Le grand chef d’orchestre Gunther Herbig est à Liège pour deux semaines. Il donnera deux concerts très différents l’un de l’autre. Le premier, entièrement consacré à Joseph Haydn, sera, pour moi l’occasion inespérée de travailler une nouvelle fois avec lui dans le cadre de la série des concerts commenté « Le Dessous des Quartes ».
C’est à travers de grands orchestres américains que la réputation de Günther Herbig a acquis une dimension mondiale : premier chef invité du Dallas Symphony à partir de 1979, chef permanent du Detroit Symphony Orchestra pendant six ans puis du Toronto Symphony Orchestra jusqu’en 1994.Formé à Weimar, il a étudié avec Hermann Scherchen avant d’être un des rares jeunes chefs à travailler intensivement avec Herbert von Karajan. Etabli aux Etats-Unis où il réside toujours, il a été à la tête de la Philharmonie de Dresde et de l’Orchestre Symphonique de Berlin (est).Aux Etats-Unis, il a dirigé les meilleurs ensembles : Orchestres de New York, de Chicago, de Boston, de Philadelphie, de Cleveland, … bref toutes les grandes formations. Entre 1990 et 1997, il est invité pour un master class de direction d’orchestre à l’Université de Yale.
Sa carrière européenne et mondiale depuis son départ de l’ex Allemagne de l’Est n’est pas moins impressionnante : premier chef invité du BBC Philharmonic à Manchester, nombreux engagements par les grands orchestres londoniens et européens, ainsi qu’au Japon, en Amérique du Sud, en Australie et bien sur à Liège. Il a été nommé depuis peu à la tête de l’Orchestre Symphonique de la Radio à Saarbrücken.
Sa discographie importante compte plus d’une centaines d’oeuvres.
C’est une vraie chance pour moi de participer à cette série de concerts de l’OPL. Un musicologue n’a pas toujours la possibilité de participer d’aussi près au travail d’un orchestre. En effet, j’assiste toujours à toutes les répétitions qui concernent l’œuvre à présenter. Cela m’a donné l’opportunité de rencontrer des chefs aussi prestigieux que Armin Jordan (hélas décédé l’an dernier), Petri Sakari, Vernon Handley, Alexandre Dmitriev, j’en passe, ainsi que nos liégeois d’adoption Louis Langrée et Pascal Rophé. Ces rencontres ont toutes été très enrichissantes pour moi. J’ai pu les observer dans leur travail, les interroger sur leur métier, sur leurs interprétations et leur vision de la musique. Souvent, leurs réponses ont contribué à faire évoluer ma propre vision de la musique. Je les en remercie de tout cœur, moi qui aurait voulu devenir chef d’orchestre… !
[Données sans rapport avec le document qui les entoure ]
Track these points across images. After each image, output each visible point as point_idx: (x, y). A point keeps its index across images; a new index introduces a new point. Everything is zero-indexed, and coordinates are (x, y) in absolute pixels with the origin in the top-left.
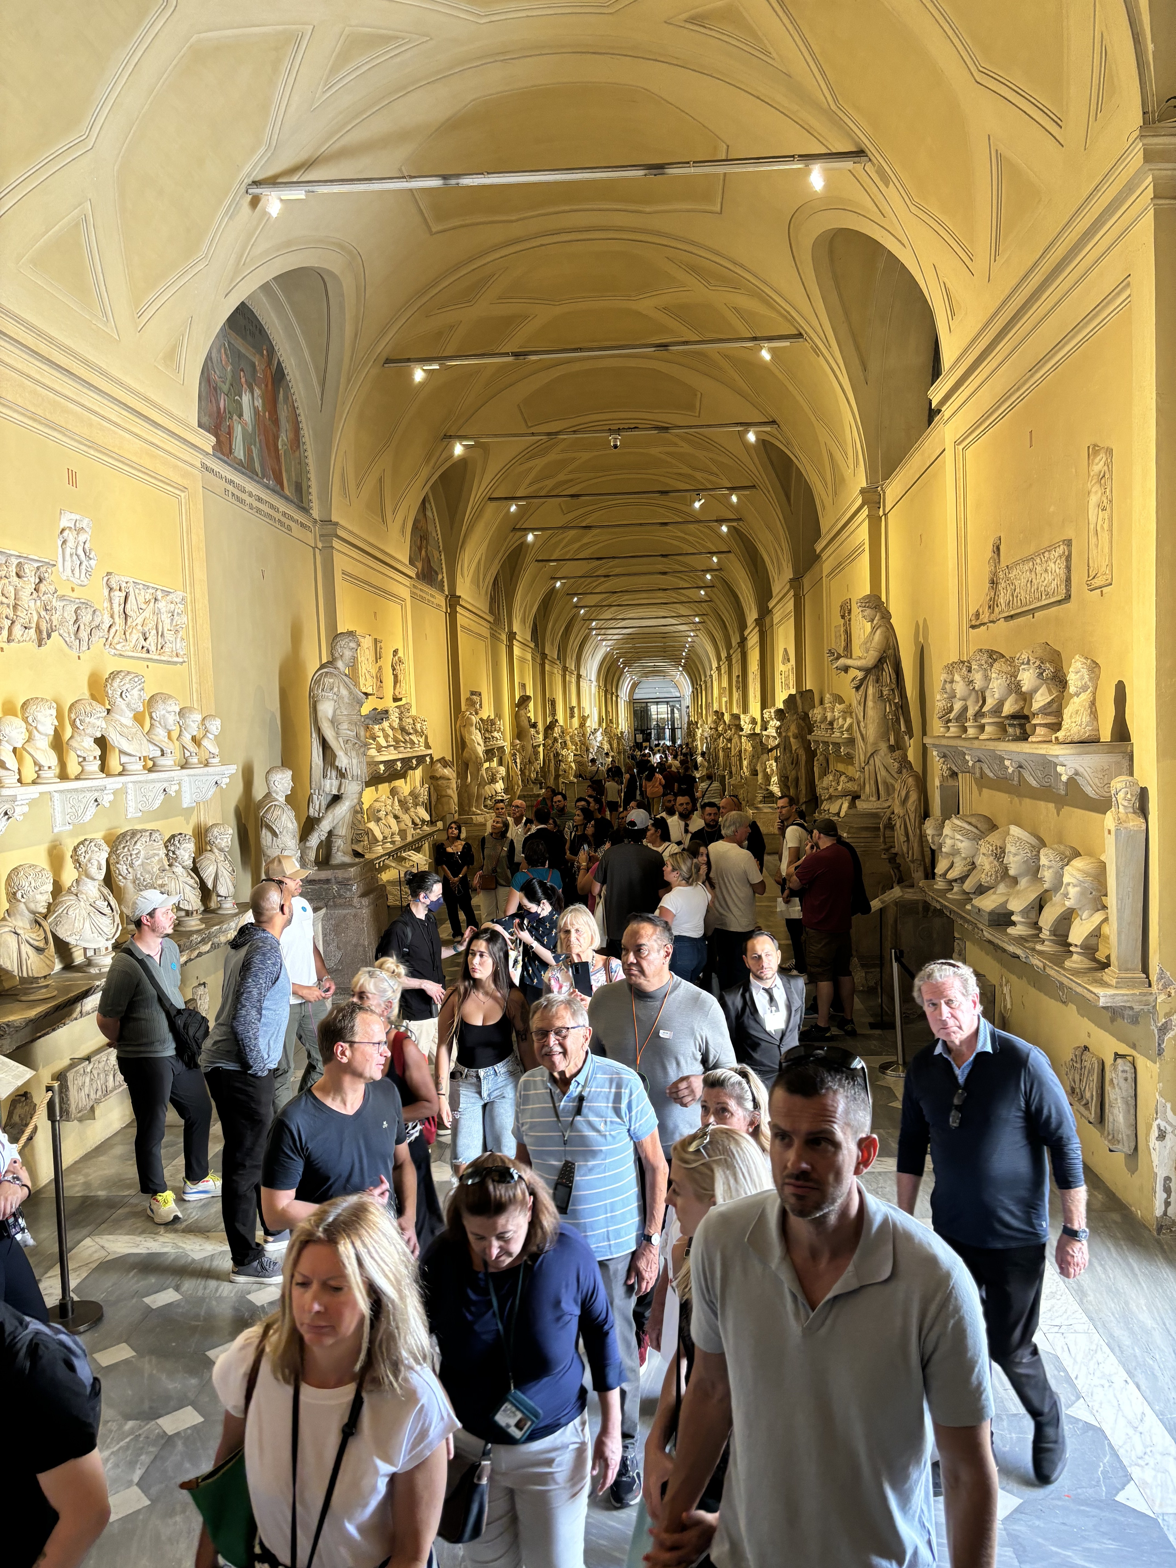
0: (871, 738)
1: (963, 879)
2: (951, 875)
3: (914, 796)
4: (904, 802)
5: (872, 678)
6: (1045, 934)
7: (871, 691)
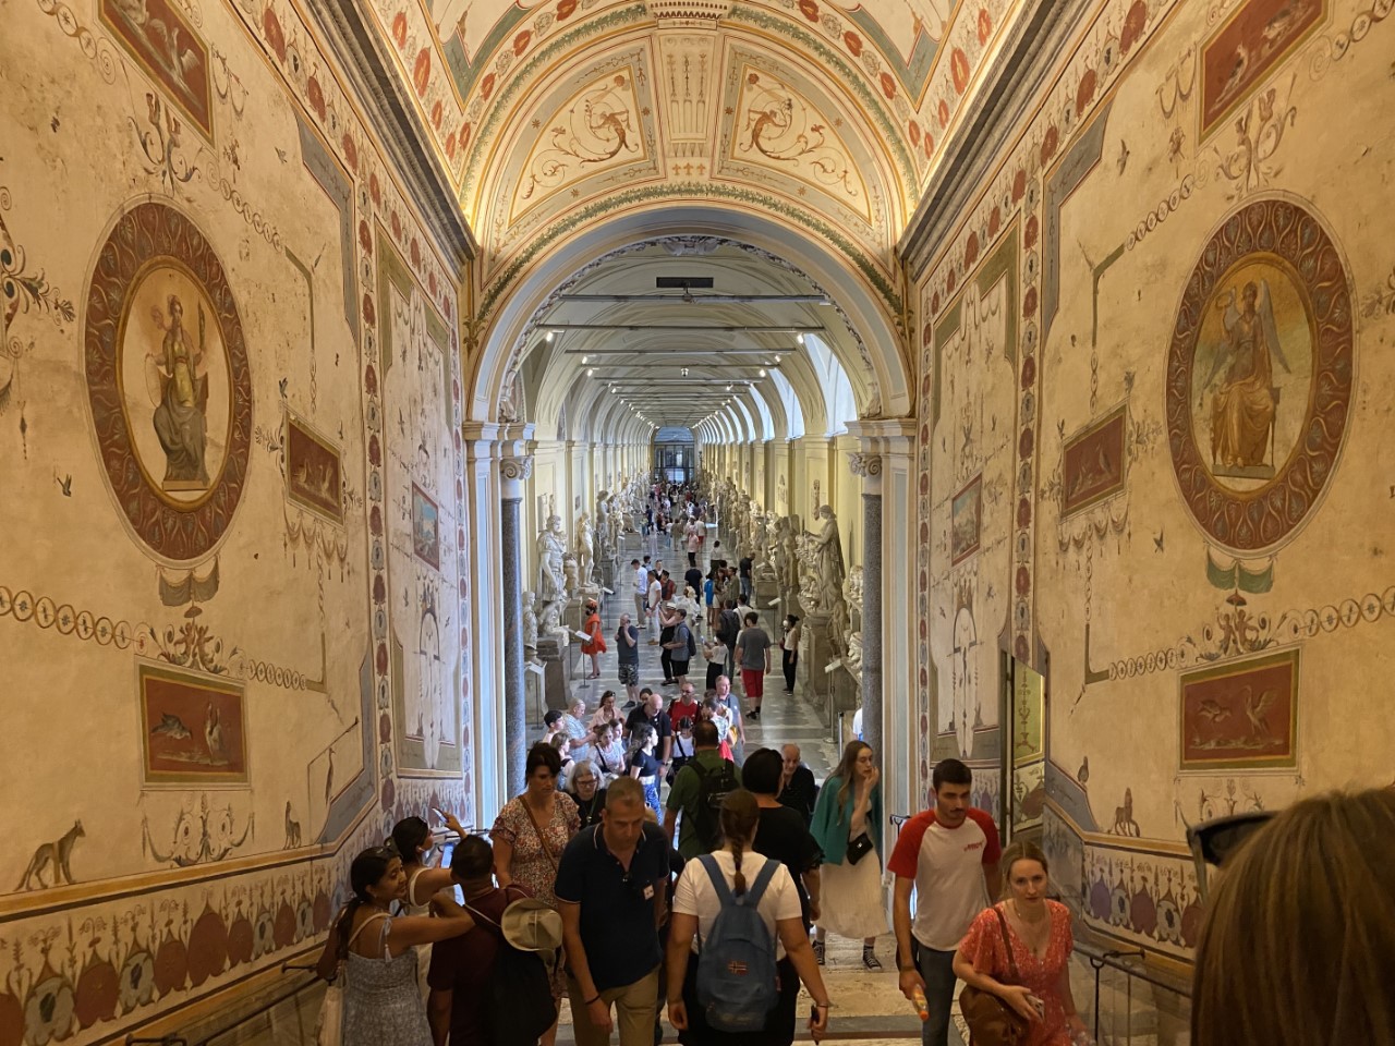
4: (838, 616)
5: (825, 548)
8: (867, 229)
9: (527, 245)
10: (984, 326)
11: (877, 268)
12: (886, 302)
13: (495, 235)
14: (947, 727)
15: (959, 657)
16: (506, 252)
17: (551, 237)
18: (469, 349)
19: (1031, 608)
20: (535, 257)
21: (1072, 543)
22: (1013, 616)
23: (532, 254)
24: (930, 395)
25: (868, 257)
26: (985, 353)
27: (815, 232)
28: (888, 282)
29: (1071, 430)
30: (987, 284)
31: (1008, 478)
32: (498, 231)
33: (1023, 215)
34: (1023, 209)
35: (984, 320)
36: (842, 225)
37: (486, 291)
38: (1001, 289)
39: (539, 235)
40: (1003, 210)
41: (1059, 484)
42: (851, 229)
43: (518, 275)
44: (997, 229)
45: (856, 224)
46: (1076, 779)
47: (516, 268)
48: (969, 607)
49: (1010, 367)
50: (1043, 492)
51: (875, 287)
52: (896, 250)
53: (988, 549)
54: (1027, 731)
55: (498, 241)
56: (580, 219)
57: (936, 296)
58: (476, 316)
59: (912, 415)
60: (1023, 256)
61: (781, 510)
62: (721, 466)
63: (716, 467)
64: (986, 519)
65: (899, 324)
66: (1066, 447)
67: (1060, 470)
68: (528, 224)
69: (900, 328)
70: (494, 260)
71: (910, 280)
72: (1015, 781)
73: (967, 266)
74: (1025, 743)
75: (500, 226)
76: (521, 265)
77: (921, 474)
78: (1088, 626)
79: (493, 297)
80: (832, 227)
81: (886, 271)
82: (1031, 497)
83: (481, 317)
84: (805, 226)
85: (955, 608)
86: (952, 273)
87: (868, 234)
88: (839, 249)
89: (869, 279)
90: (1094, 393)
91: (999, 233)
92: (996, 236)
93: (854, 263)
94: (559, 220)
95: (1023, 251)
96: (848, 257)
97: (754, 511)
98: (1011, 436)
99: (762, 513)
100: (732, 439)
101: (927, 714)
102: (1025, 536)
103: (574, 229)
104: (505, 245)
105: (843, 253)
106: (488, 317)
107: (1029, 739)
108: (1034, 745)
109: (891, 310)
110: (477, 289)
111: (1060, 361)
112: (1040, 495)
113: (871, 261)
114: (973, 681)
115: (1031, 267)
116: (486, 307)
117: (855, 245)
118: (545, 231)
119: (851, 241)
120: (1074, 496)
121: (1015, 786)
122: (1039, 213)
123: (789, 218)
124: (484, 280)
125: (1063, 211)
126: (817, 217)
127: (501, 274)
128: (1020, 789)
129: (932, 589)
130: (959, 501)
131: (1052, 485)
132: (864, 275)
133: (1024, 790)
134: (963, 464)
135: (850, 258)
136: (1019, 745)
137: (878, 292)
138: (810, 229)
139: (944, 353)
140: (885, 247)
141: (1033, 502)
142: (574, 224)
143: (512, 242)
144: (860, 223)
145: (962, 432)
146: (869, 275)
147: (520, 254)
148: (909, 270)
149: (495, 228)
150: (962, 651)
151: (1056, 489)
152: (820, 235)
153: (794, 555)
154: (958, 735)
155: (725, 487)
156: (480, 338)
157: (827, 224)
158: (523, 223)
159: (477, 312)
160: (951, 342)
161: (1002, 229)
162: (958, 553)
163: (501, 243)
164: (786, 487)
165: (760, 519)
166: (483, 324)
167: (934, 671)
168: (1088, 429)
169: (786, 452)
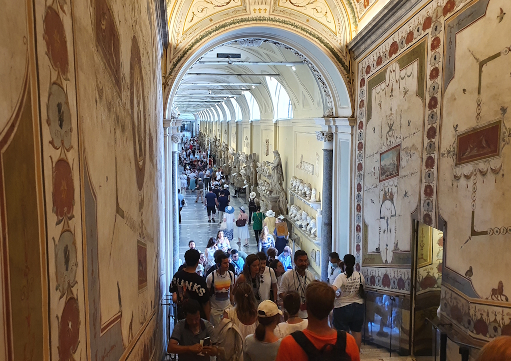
0: (275, 182)
1: (294, 217)
2: (292, 216)
3: (285, 197)
4: (283, 198)
5: (276, 168)
6: (308, 230)
7: (275, 171)
8: (335, 37)
9: (190, 43)
10: (402, 82)
11: (339, 53)
12: (342, 68)
13: (176, 38)
14: (374, 250)
15: (384, 222)
16: (181, 46)
17: (201, 39)
18: (165, 87)
19: (434, 202)
20: (194, 48)
21: (462, 176)
22: (422, 205)
23: (192, 46)
24: (364, 109)
25: (335, 49)
26: (403, 94)
27: (313, 38)
28: (343, 60)
29: (463, 129)
30: (404, 63)
31: (419, 147)
32: (178, 36)
33: (430, 36)
34: (429, 34)
35: (402, 79)
36: (324, 35)
37: (172, 63)
38: (414, 67)
39: (195, 38)
40: (416, 33)
41: (454, 151)
42: (328, 37)
43: (186, 56)
44: (411, 41)
45: (330, 35)
46: (464, 276)
47: (185, 53)
48: (392, 200)
49: (420, 100)
50: (443, 154)
51: (338, 62)
52: (347, 46)
53: (405, 176)
54: (423, 253)
55: (178, 40)
56: (213, 32)
57: (369, 67)
58: (168, 73)
59: (353, 116)
60: (430, 54)
61: (246, 150)
62: (211, 131)
63: (207, 131)
64: (403, 163)
65: (348, 78)
66: (458, 136)
67: (455, 145)
68: (191, 33)
69: (348, 79)
70: (175, 49)
71: (352, 59)
72: (417, 274)
73: (390, 55)
74: (422, 258)
75: (178, 34)
76: (187, 51)
77: (358, 142)
78: (473, 213)
79: (175, 65)
80: (320, 36)
81: (343, 55)
82: (435, 155)
83: (170, 73)
84: (309, 35)
85: (381, 200)
86: (380, 58)
87: (335, 39)
88: (323, 45)
89: (335, 58)
90: (479, 114)
91: (413, 43)
92: (410, 44)
93: (329, 51)
94: (204, 32)
95: (430, 51)
96: (327, 49)
97: (230, 151)
98: (421, 129)
99: (235, 152)
100: (217, 119)
101: (361, 244)
102: (429, 172)
103: (210, 36)
104: (181, 42)
105: (325, 47)
106: (173, 74)
107: (424, 256)
108: (425, 259)
109: (345, 71)
110: (168, 61)
111: (455, 99)
112: (441, 155)
113: (336, 51)
114: (393, 231)
115: (435, 59)
116: (172, 69)
117: (330, 44)
118: (198, 37)
119: (328, 42)
120: (464, 157)
121: (417, 276)
122: (441, 36)
123: (302, 32)
124: (172, 58)
125: (458, 36)
126: (314, 31)
127: (179, 55)
128: (419, 277)
129: (365, 192)
130: (385, 155)
131: (449, 152)
132: (334, 56)
133: (421, 278)
134: (387, 139)
135: (328, 49)
136: (419, 259)
137: (339, 64)
138: (311, 37)
139: (374, 92)
140: (342, 45)
141: (436, 158)
142: (210, 33)
143: (183, 41)
144: (332, 35)
145: (387, 126)
146: (335, 56)
147: (187, 46)
148: (352, 55)
149: (176, 35)
150: (386, 218)
151: (451, 153)
152: (315, 39)
153: (256, 171)
154: (382, 254)
155: (213, 140)
156: (169, 83)
157: (318, 35)
158: (188, 33)
159: (168, 72)
160: (379, 87)
161: (414, 41)
162: (384, 177)
163: (179, 42)
164: (249, 141)
165: (234, 154)
166: (171, 77)
167: (366, 226)
168: (474, 129)
169: (249, 126)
C’est dans ce cadre donc que, dès lundi matin à la première heure, j’ai pu rencontrer le maestro et lui soumettre les exemples musicaux que j’ai choisi pour la séance de mercredi. J’avais gardé un souvenir fantastique de notre rencontre précédente. Elle était alors axée sur la première symphonie de Gustav Mahler. Je me souviens que pour illustrer le canon sur Frère Jacques qui figure dans le mouvement lent, il avait fait chanter le public après l’avoir divisé en quatre parties…moment inoubliable !
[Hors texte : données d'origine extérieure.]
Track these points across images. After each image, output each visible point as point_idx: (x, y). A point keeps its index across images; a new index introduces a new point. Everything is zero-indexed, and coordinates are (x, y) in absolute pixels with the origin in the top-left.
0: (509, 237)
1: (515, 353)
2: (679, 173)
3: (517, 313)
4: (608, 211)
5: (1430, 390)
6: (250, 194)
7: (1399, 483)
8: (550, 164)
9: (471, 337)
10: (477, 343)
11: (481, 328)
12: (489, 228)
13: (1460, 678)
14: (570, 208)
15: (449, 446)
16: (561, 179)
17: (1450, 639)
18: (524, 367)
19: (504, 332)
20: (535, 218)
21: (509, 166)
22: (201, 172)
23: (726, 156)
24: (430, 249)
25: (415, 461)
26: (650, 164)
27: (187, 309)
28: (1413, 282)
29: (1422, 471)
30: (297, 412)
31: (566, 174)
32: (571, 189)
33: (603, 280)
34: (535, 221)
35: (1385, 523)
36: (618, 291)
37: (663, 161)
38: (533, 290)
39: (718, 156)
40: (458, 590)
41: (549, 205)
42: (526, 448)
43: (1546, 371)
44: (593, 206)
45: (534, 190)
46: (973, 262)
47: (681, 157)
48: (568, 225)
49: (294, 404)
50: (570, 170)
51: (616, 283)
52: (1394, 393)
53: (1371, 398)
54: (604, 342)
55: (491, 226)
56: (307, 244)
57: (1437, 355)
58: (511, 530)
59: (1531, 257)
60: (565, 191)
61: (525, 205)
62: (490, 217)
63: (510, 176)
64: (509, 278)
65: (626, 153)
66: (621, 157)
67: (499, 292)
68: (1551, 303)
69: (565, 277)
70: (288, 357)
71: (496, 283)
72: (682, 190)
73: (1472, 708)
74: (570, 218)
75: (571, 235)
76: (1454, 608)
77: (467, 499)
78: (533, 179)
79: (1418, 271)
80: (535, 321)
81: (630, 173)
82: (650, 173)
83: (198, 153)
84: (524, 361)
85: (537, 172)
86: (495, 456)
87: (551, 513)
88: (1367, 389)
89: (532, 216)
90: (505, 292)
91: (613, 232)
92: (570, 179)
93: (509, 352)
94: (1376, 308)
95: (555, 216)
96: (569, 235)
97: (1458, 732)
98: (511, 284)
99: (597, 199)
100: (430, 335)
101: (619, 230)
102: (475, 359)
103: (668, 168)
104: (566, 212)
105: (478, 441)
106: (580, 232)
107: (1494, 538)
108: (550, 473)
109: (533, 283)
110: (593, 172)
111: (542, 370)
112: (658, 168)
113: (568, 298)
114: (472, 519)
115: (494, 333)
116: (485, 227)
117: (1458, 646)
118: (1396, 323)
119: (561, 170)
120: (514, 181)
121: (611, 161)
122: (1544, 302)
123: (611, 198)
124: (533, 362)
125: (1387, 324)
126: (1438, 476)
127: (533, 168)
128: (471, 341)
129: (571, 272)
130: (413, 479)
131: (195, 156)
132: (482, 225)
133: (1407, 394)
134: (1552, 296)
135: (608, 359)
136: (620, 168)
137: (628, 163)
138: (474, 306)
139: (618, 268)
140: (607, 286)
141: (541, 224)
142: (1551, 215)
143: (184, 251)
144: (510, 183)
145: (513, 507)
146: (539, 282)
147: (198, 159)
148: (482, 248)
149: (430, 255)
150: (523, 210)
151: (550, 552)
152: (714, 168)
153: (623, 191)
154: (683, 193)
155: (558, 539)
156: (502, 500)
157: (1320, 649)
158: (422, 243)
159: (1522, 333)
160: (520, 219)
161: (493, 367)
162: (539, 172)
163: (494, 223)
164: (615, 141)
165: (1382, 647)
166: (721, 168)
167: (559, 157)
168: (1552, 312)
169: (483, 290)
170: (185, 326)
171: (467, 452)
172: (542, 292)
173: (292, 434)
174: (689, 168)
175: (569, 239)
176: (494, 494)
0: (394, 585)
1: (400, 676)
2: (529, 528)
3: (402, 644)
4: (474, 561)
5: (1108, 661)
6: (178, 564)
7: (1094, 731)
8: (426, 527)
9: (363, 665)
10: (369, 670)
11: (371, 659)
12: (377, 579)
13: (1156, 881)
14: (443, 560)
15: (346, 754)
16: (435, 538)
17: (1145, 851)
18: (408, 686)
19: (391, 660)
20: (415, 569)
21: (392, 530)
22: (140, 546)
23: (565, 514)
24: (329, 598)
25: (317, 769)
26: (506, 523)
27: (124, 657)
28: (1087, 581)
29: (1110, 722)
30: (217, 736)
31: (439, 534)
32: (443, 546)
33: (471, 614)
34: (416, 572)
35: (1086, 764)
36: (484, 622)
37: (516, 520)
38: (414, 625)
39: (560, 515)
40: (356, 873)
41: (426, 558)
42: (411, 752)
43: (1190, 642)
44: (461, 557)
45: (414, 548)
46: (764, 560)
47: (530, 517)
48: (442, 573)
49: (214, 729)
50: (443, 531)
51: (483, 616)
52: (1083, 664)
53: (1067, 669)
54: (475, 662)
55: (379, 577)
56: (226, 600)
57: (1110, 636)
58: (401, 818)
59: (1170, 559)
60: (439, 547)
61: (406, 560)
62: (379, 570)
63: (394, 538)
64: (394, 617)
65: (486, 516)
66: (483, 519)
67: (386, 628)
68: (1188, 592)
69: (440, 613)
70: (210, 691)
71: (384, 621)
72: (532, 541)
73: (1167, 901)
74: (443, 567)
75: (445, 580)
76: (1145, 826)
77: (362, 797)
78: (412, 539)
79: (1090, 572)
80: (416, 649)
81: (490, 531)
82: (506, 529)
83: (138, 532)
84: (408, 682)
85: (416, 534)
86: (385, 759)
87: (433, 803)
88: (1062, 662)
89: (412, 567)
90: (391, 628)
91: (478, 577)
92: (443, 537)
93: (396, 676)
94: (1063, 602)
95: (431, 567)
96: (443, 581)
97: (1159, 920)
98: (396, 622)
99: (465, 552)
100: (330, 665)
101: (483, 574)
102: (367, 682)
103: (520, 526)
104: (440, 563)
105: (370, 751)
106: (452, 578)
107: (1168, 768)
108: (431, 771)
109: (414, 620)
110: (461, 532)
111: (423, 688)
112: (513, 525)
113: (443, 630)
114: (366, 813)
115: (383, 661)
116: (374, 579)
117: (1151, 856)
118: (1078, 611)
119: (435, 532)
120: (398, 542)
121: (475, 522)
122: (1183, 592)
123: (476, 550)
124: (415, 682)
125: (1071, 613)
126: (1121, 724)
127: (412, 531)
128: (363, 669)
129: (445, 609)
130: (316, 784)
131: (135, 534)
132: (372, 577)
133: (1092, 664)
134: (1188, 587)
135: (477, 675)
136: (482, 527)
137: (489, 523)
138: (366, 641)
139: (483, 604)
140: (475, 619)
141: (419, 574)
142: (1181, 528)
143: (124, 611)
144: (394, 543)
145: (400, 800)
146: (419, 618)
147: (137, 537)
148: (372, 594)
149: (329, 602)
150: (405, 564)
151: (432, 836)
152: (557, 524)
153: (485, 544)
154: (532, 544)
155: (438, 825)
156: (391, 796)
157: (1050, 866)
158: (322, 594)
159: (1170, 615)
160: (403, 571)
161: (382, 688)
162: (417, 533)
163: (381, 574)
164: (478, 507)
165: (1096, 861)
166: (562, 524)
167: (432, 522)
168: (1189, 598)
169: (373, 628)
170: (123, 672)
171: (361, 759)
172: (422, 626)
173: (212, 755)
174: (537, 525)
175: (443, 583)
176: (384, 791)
Il faut dire que l’homme est charmant. Très cultivé, ses paroles sont toujours mesurées et efficaces. On sent d’emblée l’envergure du personnage lorsqu’il se présente devant l’orchestre. Ce dernier le respecte sincèrement. Son travail est rigoureux et précis. Il sait exactement ce qu’il désire et il l’obtient presque immédiatement. Il n’a pas besoin d’élever la voix et d’ailleurs, il ne parle pas beaucoup. Sa gestique est suffisamment significative. Tout le monde le comprend et …adhère. Sa vision de Haydn, dont il a enregistré les symphonies londoniennes avec l’Orchestre de Dresde (Berlin Classics), est d’une rare limpidité. Tout chante avec aisance. Toutes les surprises rythmiques et harmoniques …ah non ! je ne vous en dis pas plus maintenant. Vous devez venir l’écouter … un grand moment de plaisir en prespective!